Ask the Proposal Doctor: How to write technical volumes more efficiently

Dear Proposal Doctor,

I work for a small business, and all our engineers work on a customer site while our BD/Proposal staff work at our office (which is in another state). This makes writing the technical volume really difficult because we can’t get our engineers on site to write. We end up having to travel a lot, which disrupts the proposal and takes people away from their families for weeks at a time. How could we write technical volumes more efficiently?

Running Out of Ideas

Dear Running,

This is a situation many proposal managers face frequently, so I’m glad you wrote to me about it. In one respect, you are fortunate. You said you can’t get your engineers to write. This is actually a good thing. Typically, engineers struggle with proposal writing. So, it’s a great idea to team them up with someone who is an experienced writer. Professional writers know how to interview and draw the information out of subject matter experts (SME).
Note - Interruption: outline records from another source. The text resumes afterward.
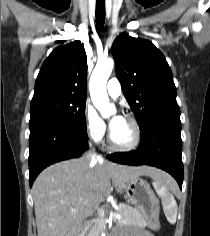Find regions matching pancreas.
Masks as SVG:
<instances>
[{
  "mask_svg": "<svg viewBox=\"0 0 210 236\" xmlns=\"http://www.w3.org/2000/svg\"><path fill=\"white\" fill-rule=\"evenodd\" d=\"M118 207L119 210L116 211V213L120 214L122 218L117 220V225L119 226L134 225L138 227H145L147 225L142 214L132 206L125 203H121L118 205ZM104 227H105V219L99 217L96 220L93 229L90 231L89 236H99V233L102 231Z\"/></svg>",
  "mask_w": 210,
  "mask_h": 236,
  "instance_id": "pancreas-1",
  "label": "pancreas"
}]
</instances>
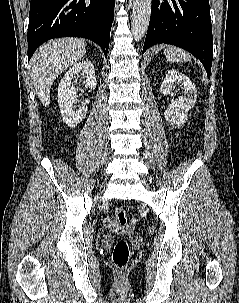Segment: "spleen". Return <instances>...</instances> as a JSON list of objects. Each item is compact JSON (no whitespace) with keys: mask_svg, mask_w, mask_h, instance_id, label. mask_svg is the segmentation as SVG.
Segmentation results:
<instances>
[{"mask_svg":"<svg viewBox=\"0 0 239 303\" xmlns=\"http://www.w3.org/2000/svg\"><path fill=\"white\" fill-rule=\"evenodd\" d=\"M164 54L169 62L191 61V56L183 49L177 47H169L165 49Z\"/></svg>","mask_w":239,"mask_h":303,"instance_id":"3e777b00","label":"spleen"}]
</instances>
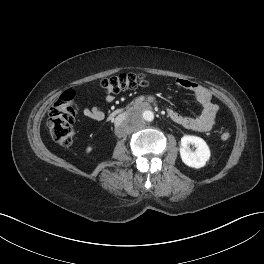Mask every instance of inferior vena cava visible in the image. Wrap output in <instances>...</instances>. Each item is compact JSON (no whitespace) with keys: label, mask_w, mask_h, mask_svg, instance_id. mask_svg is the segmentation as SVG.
<instances>
[{"label":"inferior vena cava","mask_w":264,"mask_h":264,"mask_svg":"<svg viewBox=\"0 0 264 264\" xmlns=\"http://www.w3.org/2000/svg\"><path fill=\"white\" fill-rule=\"evenodd\" d=\"M123 121H124V118H123V117H121V116H116V117H114V119H113V124H114V126H116V125H118V124L123 123Z\"/></svg>","instance_id":"inferior-vena-cava-1"}]
</instances>
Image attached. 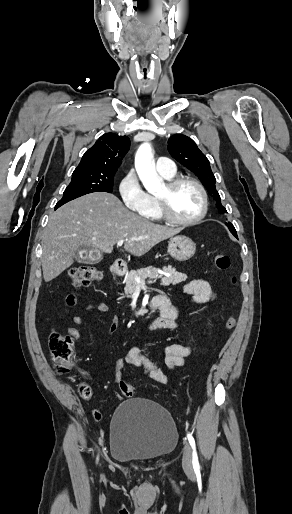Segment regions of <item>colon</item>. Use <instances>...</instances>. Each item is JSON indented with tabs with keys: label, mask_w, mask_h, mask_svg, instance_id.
Masks as SVG:
<instances>
[{
	"label": "colon",
	"mask_w": 292,
	"mask_h": 514,
	"mask_svg": "<svg viewBox=\"0 0 292 514\" xmlns=\"http://www.w3.org/2000/svg\"><path fill=\"white\" fill-rule=\"evenodd\" d=\"M214 263L221 271H228L231 265L229 256L222 253H218L214 256ZM70 275L74 279L73 286L78 288L96 283L101 278L102 272L93 266H81L72 269ZM235 325L236 317L232 314L225 321L224 330L230 331ZM49 348L54 368L60 373H68L72 365L77 361V354L73 349V339L63 333H52L49 336ZM118 390L120 395L130 398L134 394L135 387L131 382H127L120 384ZM79 393L84 400H89L92 397V390L86 384L80 385ZM92 414L94 417L98 418L101 412L95 409Z\"/></svg>",
	"instance_id": "obj_1"
}]
</instances>
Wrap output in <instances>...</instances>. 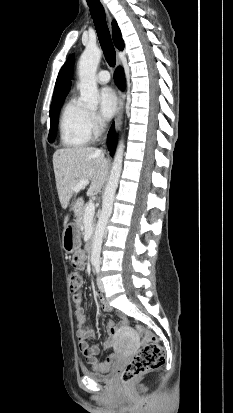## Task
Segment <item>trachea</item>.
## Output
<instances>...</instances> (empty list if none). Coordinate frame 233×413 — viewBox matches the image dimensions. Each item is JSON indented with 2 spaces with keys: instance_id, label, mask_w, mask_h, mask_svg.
Segmentation results:
<instances>
[{
  "instance_id": "1",
  "label": "trachea",
  "mask_w": 233,
  "mask_h": 413,
  "mask_svg": "<svg viewBox=\"0 0 233 413\" xmlns=\"http://www.w3.org/2000/svg\"><path fill=\"white\" fill-rule=\"evenodd\" d=\"M90 8L95 29L107 63L113 67L116 63V52L106 23L104 8L99 0H86Z\"/></svg>"
}]
</instances>
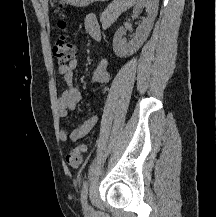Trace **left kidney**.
I'll return each instance as SVG.
<instances>
[{"instance_id": "5707ae66", "label": "left kidney", "mask_w": 216, "mask_h": 217, "mask_svg": "<svg viewBox=\"0 0 216 217\" xmlns=\"http://www.w3.org/2000/svg\"><path fill=\"white\" fill-rule=\"evenodd\" d=\"M159 0H139L133 10V15L138 16L143 8L148 12L147 18L137 28L134 38L127 42L123 39L124 29L119 28L113 39V51L118 57H127L136 52L146 41L153 27L158 11Z\"/></svg>"}]
</instances>
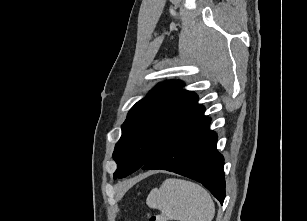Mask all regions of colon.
Returning <instances> with one entry per match:
<instances>
[{
  "label": "colon",
  "mask_w": 307,
  "mask_h": 221,
  "mask_svg": "<svg viewBox=\"0 0 307 221\" xmlns=\"http://www.w3.org/2000/svg\"><path fill=\"white\" fill-rule=\"evenodd\" d=\"M148 221H165V218L163 215L158 213H151L147 216Z\"/></svg>",
  "instance_id": "colon-1"
}]
</instances>
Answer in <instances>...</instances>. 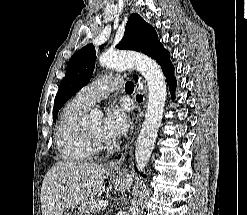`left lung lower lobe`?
<instances>
[{"mask_svg":"<svg viewBox=\"0 0 247 215\" xmlns=\"http://www.w3.org/2000/svg\"><path fill=\"white\" fill-rule=\"evenodd\" d=\"M151 57L155 59L158 62V64L161 65L164 75L166 76V79L168 80V85L172 93V98H174V91H175L177 82L174 77V67L170 62L169 52L165 50L163 46L161 45ZM134 79L137 81L138 77L134 76ZM145 176L146 175L143 174V177Z\"/></svg>","mask_w":247,"mask_h":215,"instance_id":"obj_1","label":"left lung lower lobe"}]
</instances>
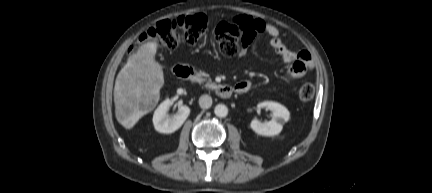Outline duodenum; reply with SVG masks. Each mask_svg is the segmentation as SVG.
I'll return each instance as SVG.
<instances>
[{
	"label": "duodenum",
	"instance_id": "410a0bca",
	"mask_svg": "<svg viewBox=\"0 0 432 193\" xmlns=\"http://www.w3.org/2000/svg\"><path fill=\"white\" fill-rule=\"evenodd\" d=\"M173 72L180 79L189 80L192 82L197 81L198 79L197 71L188 65L177 64L173 67ZM216 90L220 97L229 98L235 92V87L229 85H220Z\"/></svg>",
	"mask_w": 432,
	"mask_h": 193
}]
</instances>
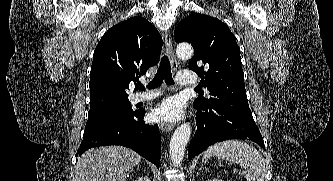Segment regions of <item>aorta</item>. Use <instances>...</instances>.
Returning a JSON list of instances; mask_svg holds the SVG:
<instances>
[{
  "mask_svg": "<svg viewBox=\"0 0 333 181\" xmlns=\"http://www.w3.org/2000/svg\"><path fill=\"white\" fill-rule=\"evenodd\" d=\"M176 54L180 59H190L193 56L191 45L183 43L176 48ZM191 136V126L189 123H183L175 130L170 141V157L174 166L182 163L186 145Z\"/></svg>",
  "mask_w": 333,
  "mask_h": 181,
  "instance_id": "aorta-1",
  "label": "aorta"
}]
</instances>
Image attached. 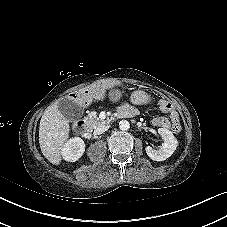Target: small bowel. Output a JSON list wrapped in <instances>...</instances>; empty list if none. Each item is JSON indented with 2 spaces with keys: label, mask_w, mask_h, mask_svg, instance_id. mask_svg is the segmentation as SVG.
<instances>
[{
  "label": "small bowel",
  "mask_w": 227,
  "mask_h": 227,
  "mask_svg": "<svg viewBox=\"0 0 227 227\" xmlns=\"http://www.w3.org/2000/svg\"><path fill=\"white\" fill-rule=\"evenodd\" d=\"M160 109L163 112L170 113L171 122L164 117H155L151 121L153 126L158 128H172L173 130L175 127H178V128L180 127L179 116L176 110L169 102L167 101L162 102L160 105ZM120 111H123L125 113H131L133 115L136 113V110L132 106H129L126 104L120 107Z\"/></svg>",
  "instance_id": "obj_1"
}]
</instances>
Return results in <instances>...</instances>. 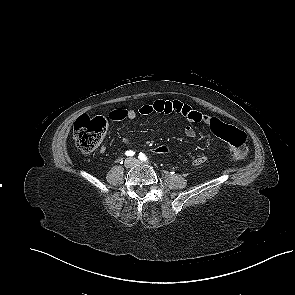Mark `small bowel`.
<instances>
[{
    "instance_id": "1",
    "label": "small bowel",
    "mask_w": 295,
    "mask_h": 295,
    "mask_svg": "<svg viewBox=\"0 0 295 295\" xmlns=\"http://www.w3.org/2000/svg\"><path fill=\"white\" fill-rule=\"evenodd\" d=\"M137 113L141 115H149L151 113L180 114L191 123H202L207 125L215 135H217L215 131V124L223 123L215 117L206 115L193 109L190 105L182 101L160 99L140 106L138 112L133 109H112L109 111L108 117L114 121L134 120L137 117ZM184 133L188 138H194L197 135V132L192 125H187L185 127ZM126 142H129V140L126 139ZM105 150L106 148L104 146L100 148L101 153H104ZM206 160L207 158L204 155L197 156L193 159L192 165L196 167L201 166L206 162Z\"/></svg>"
}]
</instances>
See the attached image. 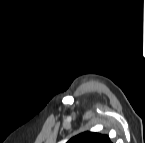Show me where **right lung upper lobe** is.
Listing matches in <instances>:
<instances>
[{
  "label": "right lung upper lobe",
  "mask_w": 145,
  "mask_h": 143,
  "mask_svg": "<svg viewBox=\"0 0 145 143\" xmlns=\"http://www.w3.org/2000/svg\"><path fill=\"white\" fill-rule=\"evenodd\" d=\"M68 143H110L108 136L94 132H85L73 137Z\"/></svg>",
  "instance_id": "obj_1"
}]
</instances>
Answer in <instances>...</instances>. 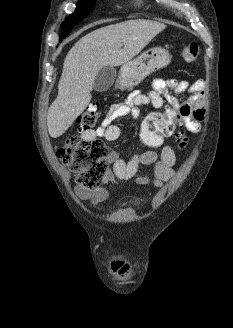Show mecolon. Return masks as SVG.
Here are the masks:
<instances>
[{"mask_svg": "<svg viewBox=\"0 0 233 328\" xmlns=\"http://www.w3.org/2000/svg\"><path fill=\"white\" fill-rule=\"evenodd\" d=\"M186 63H193L200 57L196 43L186 46L181 52ZM100 116L97 103L90 104L78 117L77 124L82 131L92 130ZM184 126L181 115L175 110L155 112L146 117L141 129V140L150 148H158L165 137H174L179 147L186 145V135L179 130ZM57 156L63 165L76 174L77 183L89 191L99 189L108 172L107 149L100 140H85L81 136H70L58 148Z\"/></svg>", "mask_w": 233, "mask_h": 328, "instance_id": "colon-1", "label": "colon"}]
</instances>
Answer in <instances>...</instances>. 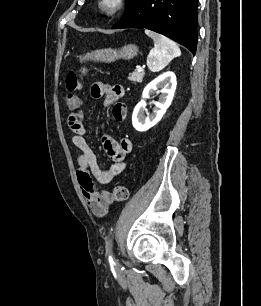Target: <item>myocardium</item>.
I'll return each mask as SVG.
<instances>
[{"instance_id": "f54148a6", "label": "myocardium", "mask_w": 261, "mask_h": 306, "mask_svg": "<svg viewBox=\"0 0 261 306\" xmlns=\"http://www.w3.org/2000/svg\"><path fill=\"white\" fill-rule=\"evenodd\" d=\"M127 0H98L99 11L108 17L118 14L124 9Z\"/></svg>"}]
</instances>
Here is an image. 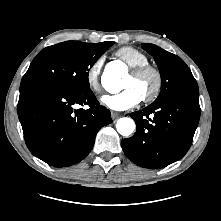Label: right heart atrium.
I'll use <instances>...</instances> for the list:
<instances>
[{
    "instance_id": "1",
    "label": "right heart atrium",
    "mask_w": 221,
    "mask_h": 221,
    "mask_svg": "<svg viewBox=\"0 0 221 221\" xmlns=\"http://www.w3.org/2000/svg\"><path fill=\"white\" fill-rule=\"evenodd\" d=\"M103 62L104 57L99 56L89 65L85 72V78L88 86L96 93H99L101 91L100 74Z\"/></svg>"
}]
</instances>
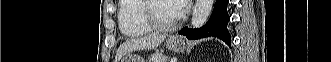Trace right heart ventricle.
<instances>
[{
    "label": "right heart ventricle",
    "mask_w": 331,
    "mask_h": 62,
    "mask_svg": "<svg viewBox=\"0 0 331 62\" xmlns=\"http://www.w3.org/2000/svg\"><path fill=\"white\" fill-rule=\"evenodd\" d=\"M142 0H120L118 4V24L126 37H140L151 32L141 20Z\"/></svg>",
    "instance_id": "right-heart-ventricle-1"
}]
</instances>
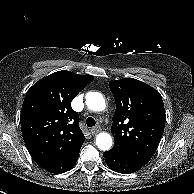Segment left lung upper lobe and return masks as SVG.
<instances>
[{
	"instance_id": "1",
	"label": "left lung upper lobe",
	"mask_w": 194,
	"mask_h": 194,
	"mask_svg": "<svg viewBox=\"0 0 194 194\" xmlns=\"http://www.w3.org/2000/svg\"><path fill=\"white\" fill-rule=\"evenodd\" d=\"M116 110L111 127L115 138L111 149L147 164L154 155L165 127V110L158 91L134 78L110 81Z\"/></svg>"
}]
</instances>
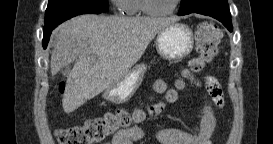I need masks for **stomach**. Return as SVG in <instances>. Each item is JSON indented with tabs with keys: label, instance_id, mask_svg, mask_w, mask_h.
I'll list each match as a JSON object with an SVG mask.
<instances>
[{
	"label": "stomach",
	"instance_id": "stomach-1",
	"mask_svg": "<svg viewBox=\"0 0 273 144\" xmlns=\"http://www.w3.org/2000/svg\"><path fill=\"white\" fill-rule=\"evenodd\" d=\"M155 45L162 57L169 60L182 59L193 49V31L188 25L173 23L157 34ZM146 71L147 65L143 63L134 66L121 81L106 89L104 99L113 104L128 101L141 85Z\"/></svg>",
	"mask_w": 273,
	"mask_h": 144
}]
</instances>
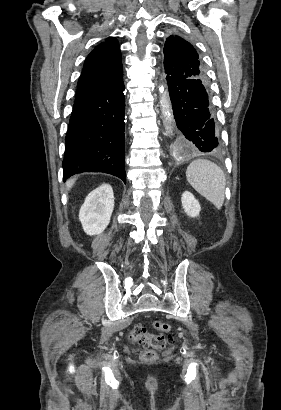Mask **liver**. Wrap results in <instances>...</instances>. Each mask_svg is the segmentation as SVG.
I'll use <instances>...</instances> for the list:
<instances>
[{
  "instance_id": "obj_1",
  "label": "liver",
  "mask_w": 281,
  "mask_h": 410,
  "mask_svg": "<svg viewBox=\"0 0 281 410\" xmlns=\"http://www.w3.org/2000/svg\"><path fill=\"white\" fill-rule=\"evenodd\" d=\"M75 181H76V179H70V180H68V181L66 182L67 188H68V189L71 188V187L74 185Z\"/></svg>"
}]
</instances>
Working across locations is always a challenge, and it’s difficult to give specific advice without knowing the average page count, content, and duration of your proposals. However, a proposal should have one location that is the center of gravity, and participants who can’t be there should be required to use whatever tools are available to connect (Skype, collaborative tools, etc.).

So, the question for you is where should that center of gravity be? It sounds as though it should be where the company’s office is. This will save wear and tear on staff, and it will save time and money.

What is the BD staff doing when they travel? Are they interviewing the engineers? Are they trying to manage the proposal from a customer site? Or a hotel room? Once you determine a center of gravity, you can break down the tasks and work on ways each can be accomplished from the home base. Maybe the team could conduct interviews using a webcam and digital tape recorder. Don’t forget the camera—otherwise people will be multi-tasking and not giving the interview the attention it deserves.

Remote participation demands much more discipline and structure than are required when the team is collocated. Could the traveling be restricted to the early proposal stage when you are gathering information? These are just a few ideas, and you will probably have to experiment and refine until you come up with a process that works for your organization.